The Palace’s architecture is original – the effect of a fusion of European art with old Polish building tradition. The color scheme and sculptural decor of the facades and interiors were preserved and refer to antique symbolism glorifying the Sobieski family and the King’s military successes.
The palace owes its stucco décor and color scheme to artists like Simone Giuseppe Belotti, Jerzy Siemiginowski-Eleuter, Michelangelo Palloni, Claude Callot or Johann Samuel Mock (the paintings of Augustus II the Strong in the Dutch Study). The ornaments on the facade shields are by Francesco Fumo. The Regency ornamentation (the 20’s and 30’s of the 18th century) is by Pietro Innocente Compereti. The author of the sculpture in the study is Eliasz Hofmann, the scion of a family of sculptors from southeastern Poland (Puławy) working for the Lubomirskis.
Originaly, this was a typical suburban baronial residence in the fashion of a Polish manor house with bay windows. In its 1696 form it represents a typical Baroque suburban entre cour et jardin residence. Lateral wings were added between 1720 and 1728 (according to a project by Giovanni Spazzio, the chief architect of Elizabeth Lubomirska-Sieniawska).

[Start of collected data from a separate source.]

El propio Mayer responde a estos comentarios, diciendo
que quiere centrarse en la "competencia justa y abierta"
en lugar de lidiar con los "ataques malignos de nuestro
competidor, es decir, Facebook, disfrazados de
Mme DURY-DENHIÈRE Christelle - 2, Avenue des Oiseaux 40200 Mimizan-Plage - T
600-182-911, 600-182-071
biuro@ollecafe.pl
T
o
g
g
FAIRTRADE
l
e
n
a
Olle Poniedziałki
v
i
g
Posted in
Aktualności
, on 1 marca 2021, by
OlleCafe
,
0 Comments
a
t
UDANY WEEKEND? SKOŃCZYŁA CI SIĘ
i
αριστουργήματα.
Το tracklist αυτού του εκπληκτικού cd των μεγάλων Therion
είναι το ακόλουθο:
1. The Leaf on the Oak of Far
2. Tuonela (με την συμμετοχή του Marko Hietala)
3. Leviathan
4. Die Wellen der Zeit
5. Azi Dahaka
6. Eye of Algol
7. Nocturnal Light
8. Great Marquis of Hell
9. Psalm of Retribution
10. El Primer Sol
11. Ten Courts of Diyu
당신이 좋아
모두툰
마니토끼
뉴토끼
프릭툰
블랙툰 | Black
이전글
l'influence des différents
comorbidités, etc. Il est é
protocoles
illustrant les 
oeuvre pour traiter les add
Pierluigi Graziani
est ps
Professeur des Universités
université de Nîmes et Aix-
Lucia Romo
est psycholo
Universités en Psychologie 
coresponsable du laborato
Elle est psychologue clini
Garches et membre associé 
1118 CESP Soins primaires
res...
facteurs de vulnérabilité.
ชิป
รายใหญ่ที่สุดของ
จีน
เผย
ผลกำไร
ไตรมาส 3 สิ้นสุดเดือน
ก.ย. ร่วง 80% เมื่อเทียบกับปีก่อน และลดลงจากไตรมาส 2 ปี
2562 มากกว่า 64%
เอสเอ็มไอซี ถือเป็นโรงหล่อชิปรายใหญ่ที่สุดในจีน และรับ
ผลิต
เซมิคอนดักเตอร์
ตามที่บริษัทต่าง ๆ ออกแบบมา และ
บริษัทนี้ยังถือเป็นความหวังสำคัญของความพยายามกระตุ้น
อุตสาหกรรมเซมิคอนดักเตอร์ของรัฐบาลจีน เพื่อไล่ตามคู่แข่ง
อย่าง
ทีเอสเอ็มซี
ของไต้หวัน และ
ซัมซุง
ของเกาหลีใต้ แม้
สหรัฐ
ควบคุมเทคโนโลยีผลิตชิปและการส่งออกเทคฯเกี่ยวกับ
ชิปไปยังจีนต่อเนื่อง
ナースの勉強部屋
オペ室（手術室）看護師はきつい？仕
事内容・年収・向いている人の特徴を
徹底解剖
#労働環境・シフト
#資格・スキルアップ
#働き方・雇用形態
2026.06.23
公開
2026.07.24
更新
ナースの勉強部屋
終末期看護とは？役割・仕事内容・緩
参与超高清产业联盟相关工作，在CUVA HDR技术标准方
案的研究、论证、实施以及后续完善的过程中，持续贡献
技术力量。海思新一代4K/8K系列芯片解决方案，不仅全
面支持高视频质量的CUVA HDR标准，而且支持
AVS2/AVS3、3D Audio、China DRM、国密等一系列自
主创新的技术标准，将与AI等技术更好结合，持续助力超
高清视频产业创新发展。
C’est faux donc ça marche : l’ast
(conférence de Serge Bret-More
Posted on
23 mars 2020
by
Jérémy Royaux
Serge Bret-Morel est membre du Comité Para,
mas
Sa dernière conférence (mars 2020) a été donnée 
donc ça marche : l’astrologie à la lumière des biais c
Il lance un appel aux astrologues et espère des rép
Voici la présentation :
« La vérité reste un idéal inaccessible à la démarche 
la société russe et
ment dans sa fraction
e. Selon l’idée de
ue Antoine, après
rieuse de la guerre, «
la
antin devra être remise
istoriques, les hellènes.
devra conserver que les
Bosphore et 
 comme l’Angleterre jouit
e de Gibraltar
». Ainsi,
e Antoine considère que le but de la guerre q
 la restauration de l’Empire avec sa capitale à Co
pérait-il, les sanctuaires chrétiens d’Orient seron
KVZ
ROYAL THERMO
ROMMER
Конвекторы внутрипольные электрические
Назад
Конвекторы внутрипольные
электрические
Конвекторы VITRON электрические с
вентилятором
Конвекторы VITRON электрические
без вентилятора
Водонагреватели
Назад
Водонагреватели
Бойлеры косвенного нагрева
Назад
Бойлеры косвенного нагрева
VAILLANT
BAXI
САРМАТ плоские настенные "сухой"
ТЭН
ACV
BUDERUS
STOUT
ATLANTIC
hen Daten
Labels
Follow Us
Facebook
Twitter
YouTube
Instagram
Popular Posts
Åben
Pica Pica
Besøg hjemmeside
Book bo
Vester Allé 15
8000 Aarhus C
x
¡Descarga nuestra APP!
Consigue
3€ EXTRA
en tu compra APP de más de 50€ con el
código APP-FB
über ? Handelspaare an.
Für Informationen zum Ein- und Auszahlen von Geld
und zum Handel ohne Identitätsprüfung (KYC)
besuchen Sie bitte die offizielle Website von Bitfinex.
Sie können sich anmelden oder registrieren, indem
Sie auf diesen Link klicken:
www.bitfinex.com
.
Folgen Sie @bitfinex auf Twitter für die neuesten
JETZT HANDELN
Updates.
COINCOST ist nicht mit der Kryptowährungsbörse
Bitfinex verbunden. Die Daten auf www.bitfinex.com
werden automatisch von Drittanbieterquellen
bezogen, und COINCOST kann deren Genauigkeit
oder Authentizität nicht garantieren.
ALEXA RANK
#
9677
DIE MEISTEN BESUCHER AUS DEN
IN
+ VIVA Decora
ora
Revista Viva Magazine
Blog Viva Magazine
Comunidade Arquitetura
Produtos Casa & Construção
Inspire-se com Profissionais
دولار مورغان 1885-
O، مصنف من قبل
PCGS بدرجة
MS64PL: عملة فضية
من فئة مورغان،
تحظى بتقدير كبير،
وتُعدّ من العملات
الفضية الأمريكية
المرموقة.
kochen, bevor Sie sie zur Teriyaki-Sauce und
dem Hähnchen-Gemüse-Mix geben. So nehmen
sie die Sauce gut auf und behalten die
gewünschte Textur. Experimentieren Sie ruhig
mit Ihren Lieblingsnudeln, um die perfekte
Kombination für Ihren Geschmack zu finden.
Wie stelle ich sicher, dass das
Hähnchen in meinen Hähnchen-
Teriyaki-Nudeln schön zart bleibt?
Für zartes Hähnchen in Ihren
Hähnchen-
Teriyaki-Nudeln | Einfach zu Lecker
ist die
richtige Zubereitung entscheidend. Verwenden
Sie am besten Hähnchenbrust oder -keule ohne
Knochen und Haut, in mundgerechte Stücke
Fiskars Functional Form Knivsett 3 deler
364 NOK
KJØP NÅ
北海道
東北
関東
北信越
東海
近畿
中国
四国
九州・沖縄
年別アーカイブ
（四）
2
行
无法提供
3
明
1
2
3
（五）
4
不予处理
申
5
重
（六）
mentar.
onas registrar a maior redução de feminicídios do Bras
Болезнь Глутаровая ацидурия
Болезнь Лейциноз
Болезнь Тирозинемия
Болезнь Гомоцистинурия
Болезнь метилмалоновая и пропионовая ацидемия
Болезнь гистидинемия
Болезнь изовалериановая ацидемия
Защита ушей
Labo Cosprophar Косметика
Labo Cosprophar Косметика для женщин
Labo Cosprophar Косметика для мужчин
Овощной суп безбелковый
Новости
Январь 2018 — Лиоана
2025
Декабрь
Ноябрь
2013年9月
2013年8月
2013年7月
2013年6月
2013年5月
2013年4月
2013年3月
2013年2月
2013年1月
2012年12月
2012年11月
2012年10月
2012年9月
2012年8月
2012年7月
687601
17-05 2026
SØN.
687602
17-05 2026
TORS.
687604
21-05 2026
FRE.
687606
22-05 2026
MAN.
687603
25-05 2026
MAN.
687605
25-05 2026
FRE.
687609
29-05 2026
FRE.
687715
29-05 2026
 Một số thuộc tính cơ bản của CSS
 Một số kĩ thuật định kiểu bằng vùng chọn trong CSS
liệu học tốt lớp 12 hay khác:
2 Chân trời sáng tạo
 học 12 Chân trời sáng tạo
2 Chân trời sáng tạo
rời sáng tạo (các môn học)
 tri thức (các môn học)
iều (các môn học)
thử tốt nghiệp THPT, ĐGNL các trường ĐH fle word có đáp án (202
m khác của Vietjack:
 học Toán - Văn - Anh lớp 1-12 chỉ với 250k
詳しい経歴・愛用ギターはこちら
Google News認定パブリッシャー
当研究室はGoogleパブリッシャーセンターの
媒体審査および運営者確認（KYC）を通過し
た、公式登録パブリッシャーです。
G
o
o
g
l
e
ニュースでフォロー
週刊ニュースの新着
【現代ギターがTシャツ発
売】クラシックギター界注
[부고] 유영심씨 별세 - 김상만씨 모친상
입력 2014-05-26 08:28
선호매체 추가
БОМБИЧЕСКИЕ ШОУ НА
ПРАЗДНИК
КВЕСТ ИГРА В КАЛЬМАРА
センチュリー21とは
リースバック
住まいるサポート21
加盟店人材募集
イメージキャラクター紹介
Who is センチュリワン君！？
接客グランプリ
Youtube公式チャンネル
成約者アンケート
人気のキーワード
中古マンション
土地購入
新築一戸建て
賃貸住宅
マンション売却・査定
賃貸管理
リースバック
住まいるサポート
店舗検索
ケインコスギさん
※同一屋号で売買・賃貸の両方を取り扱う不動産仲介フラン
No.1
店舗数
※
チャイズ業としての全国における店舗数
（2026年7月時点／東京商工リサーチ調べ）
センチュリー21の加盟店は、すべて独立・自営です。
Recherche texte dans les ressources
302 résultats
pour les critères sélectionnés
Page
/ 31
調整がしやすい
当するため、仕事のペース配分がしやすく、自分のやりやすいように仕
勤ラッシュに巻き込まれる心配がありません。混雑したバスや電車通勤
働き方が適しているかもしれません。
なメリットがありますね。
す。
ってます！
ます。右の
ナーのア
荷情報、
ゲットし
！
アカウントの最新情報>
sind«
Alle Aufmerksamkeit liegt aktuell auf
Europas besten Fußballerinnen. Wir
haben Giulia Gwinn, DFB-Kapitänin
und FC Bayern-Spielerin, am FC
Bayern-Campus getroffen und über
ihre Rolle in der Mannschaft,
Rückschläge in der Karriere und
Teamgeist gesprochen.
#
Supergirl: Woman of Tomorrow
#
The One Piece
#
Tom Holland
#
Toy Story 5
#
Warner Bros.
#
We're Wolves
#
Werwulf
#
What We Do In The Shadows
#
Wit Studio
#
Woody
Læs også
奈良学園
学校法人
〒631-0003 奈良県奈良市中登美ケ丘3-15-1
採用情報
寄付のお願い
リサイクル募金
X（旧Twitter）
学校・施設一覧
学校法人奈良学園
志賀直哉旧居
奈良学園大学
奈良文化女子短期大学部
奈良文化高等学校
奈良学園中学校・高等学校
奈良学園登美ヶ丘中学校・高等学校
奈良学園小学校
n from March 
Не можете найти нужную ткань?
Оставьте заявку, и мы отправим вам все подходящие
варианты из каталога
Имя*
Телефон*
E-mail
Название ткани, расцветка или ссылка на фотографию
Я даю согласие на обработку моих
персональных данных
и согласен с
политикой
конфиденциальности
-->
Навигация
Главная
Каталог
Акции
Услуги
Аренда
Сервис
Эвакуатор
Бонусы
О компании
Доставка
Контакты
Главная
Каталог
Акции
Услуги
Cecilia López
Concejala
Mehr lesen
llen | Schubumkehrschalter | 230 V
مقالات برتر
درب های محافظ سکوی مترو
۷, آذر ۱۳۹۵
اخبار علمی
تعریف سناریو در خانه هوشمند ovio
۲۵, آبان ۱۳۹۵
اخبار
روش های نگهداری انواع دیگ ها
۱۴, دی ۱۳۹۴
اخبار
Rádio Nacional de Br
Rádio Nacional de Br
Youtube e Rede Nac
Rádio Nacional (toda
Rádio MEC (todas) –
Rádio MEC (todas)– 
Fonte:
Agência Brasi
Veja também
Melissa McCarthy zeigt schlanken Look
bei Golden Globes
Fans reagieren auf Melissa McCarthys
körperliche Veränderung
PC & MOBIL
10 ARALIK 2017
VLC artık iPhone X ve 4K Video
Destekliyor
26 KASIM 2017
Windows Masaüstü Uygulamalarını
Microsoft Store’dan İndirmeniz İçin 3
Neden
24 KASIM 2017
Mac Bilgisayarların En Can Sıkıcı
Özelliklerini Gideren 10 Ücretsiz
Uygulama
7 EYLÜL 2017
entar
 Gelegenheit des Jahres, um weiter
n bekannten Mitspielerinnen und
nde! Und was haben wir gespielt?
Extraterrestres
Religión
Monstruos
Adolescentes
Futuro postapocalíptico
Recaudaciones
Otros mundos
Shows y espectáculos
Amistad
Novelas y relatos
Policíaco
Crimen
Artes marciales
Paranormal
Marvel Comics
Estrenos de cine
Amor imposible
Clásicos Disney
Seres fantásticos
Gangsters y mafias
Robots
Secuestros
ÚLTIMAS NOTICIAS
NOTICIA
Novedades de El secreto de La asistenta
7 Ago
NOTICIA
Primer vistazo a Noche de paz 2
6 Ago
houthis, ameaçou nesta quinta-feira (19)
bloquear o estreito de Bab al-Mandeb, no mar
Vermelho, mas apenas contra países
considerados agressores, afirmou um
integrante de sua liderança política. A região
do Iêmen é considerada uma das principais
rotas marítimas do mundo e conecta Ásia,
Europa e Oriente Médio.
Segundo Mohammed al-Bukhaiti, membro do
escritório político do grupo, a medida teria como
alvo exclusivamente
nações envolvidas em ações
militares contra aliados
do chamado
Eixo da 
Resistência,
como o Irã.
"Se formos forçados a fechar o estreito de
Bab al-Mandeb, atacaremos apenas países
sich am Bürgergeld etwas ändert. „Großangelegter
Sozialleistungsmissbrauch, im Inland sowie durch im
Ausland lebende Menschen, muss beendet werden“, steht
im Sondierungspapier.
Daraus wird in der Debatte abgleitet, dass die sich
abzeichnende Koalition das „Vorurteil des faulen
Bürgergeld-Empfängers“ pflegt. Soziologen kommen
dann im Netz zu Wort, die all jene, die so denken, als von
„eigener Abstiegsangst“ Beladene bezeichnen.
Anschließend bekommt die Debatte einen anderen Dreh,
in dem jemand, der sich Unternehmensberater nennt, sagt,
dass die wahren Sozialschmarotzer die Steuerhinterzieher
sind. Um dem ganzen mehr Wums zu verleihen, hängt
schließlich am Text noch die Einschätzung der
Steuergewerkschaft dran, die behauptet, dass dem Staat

Following Sobieski’s death in 1696, the palace went to his sons and, after 1720, it became the property of famous baronial families: the Sieniawski, Czartoryski, Lubomirski, Potocki and Branicki. In 1730–1733 it became the residence of king Augustus II the Strong. Each family transformed the palace’s interiors, the gardens and the close vicinity according to the prevailing fashion and needs.
In 1805, at the initiative of the then owner Stanisław Kostka Potocki, a part of the palace became one of the first public museums in Poland. Beside hosting vast collections of European and Far Eastern art., the central section of the palace was dedicated to the memory of King John II and the splendid past of the Nation. After becoming the property of the state after WWII, it opened to the public in 1962 following a thorough conservation and revalorization, as well as the recovery of a large part of the collections appropriated by the Germans.
Since 1995, both the residence and the park complex are administered by the Museum Palace in Wilanów.